Tax Rates For The Nine Months And Three Months Ended September 30, 2016

The effective income tax rates were 37.6% and 39.8% for the nine months and three months ended September 30, 2016, respectively. These rates were impacted by discrete income tax benefits from recent legislation in certain single member states that allowed for: (1) the reversal of partial valuation allowances; and (2) a retroactive decrease in deferred tax liabilities associated with non-amortizable assets such as broadcasting licenses and goodwill. The income tax rate was also impacted by income tax expense from: (i) an increase in deferred tax liabilities associated with non-amortizable assets such as broadcasting licenses and goodwill; (ii) an adjustment for expenses that are not deductible for tax purposes; and (iii) a tax benefit shortfall associated with share-based awards.

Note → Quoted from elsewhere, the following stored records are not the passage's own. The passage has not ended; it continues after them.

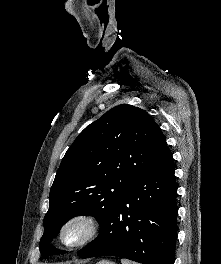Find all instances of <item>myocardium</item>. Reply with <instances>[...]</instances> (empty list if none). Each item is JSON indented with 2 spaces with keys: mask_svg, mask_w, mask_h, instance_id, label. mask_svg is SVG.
I'll return each mask as SVG.
<instances>
[{
  "mask_svg": "<svg viewBox=\"0 0 221 264\" xmlns=\"http://www.w3.org/2000/svg\"><path fill=\"white\" fill-rule=\"evenodd\" d=\"M73 225L81 226L83 234L77 241L69 243L65 240L64 235L67 229ZM99 230L100 222L95 215L88 212H77L70 215L63 222L59 230V239L65 247L75 249L91 242L97 236Z\"/></svg>",
  "mask_w": 221,
  "mask_h": 264,
  "instance_id": "f54148a6",
  "label": "myocardium"
}]
</instances>
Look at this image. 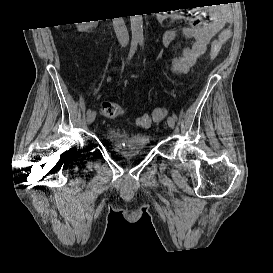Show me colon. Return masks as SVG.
Returning a JSON list of instances; mask_svg holds the SVG:
<instances>
[{"label":"colon","instance_id":"5ec220e1","mask_svg":"<svg viewBox=\"0 0 273 273\" xmlns=\"http://www.w3.org/2000/svg\"><path fill=\"white\" fill-rule=\"evenodd\" d=\"M220 47L217 42H213L211 46L210 56L212 60L219 57ZM102 114L111 119L119 118L123 115V108L118 103L114 102H104L101 105ZM168 114L165 108H155L151 112L142 115L137 119V125L140 127H149L153 122H158L163 120Z\"/></svg>","mask_w":273,"mask_h":273}]
</instances>
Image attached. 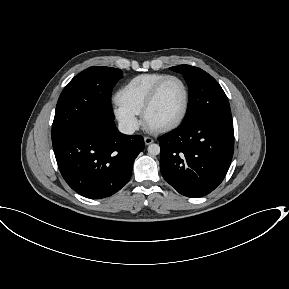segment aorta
<instances>
[{"instance_id": "762f6f07", "label": "aorta", "mask_w": 289, "mask_h": 289, "mask_svg": "<svg viewBox=\"0 0 289 289\" xmlns=\"http://www.w3.org/2000/svg\"><path fill=\"white\" fill-rule=\"evenodd\" d=\"M148 153L152 156L160 154V146L158 144H150L148 146Z\"/></svg>"}]
</instances>
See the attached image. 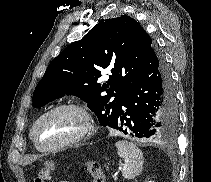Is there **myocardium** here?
<instances>
[{"label": "myocardium", "mask_w": 211, "mask_h": 182, "mask_svg": "<svg viewBox=\"0 0 211 182\" xmlns=\"http://www.w3.org/2000/svg\"><path fill=\"white\" fill-rule=\"evenodd\" d=\"M58 110H74V111L78 112L84 120L82 129L76 135H74L60 143L50 145V146L39 145L35 138V131H36L38 124L45 117H47L48 115H50L53 112H56ZM92 128H93V119H92L91 114L85 107H83L79 104H76V103H61V104H58V105L50 108L49 110L45 111L43 114H41L35 120V122L32 125V128L30 130V138L37 149H39L41 151H52V150H56V149H59V148L65 147V146H69V145H73V144L81 142L90 134Z\"/></svg>", "instance_id": "myocardium-1"}]
</instances>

Tax Rates For The Nine Months And Three Months Ended September 30, 2015

The effective income tax rates were 38.9% and 37.1% for the nine months and three months ended September 30, 2015, respectively. These rates were impacted by an adjustment for expenses that are not deductible for tax purposes, an increase in net deferred tax liabilities associated with non-amortizable assets such as broadcasting licenses and goodwill and a tax benefit shortfall associated with stock-based awards.

Net Deferred Tax Assets And Liabilities

As of September 30, 2016 and December 31, 2015, net deferred tax liabilities were $94.1 million and $78.2 million, respectively. The income tax accounting process to determine the deferred tax liabilities involves estimating all temporary differences between the tax and financial reporting bases of the Company’s assets and liabilities, based on enacted tax laws and statutory tax rates applicable to the period in which the differences are expected to affect taxable income. The Company estimated the current exposure by assessing the temporary differences and computing the provision for income taxes by applying the estimated effective tax rate to income.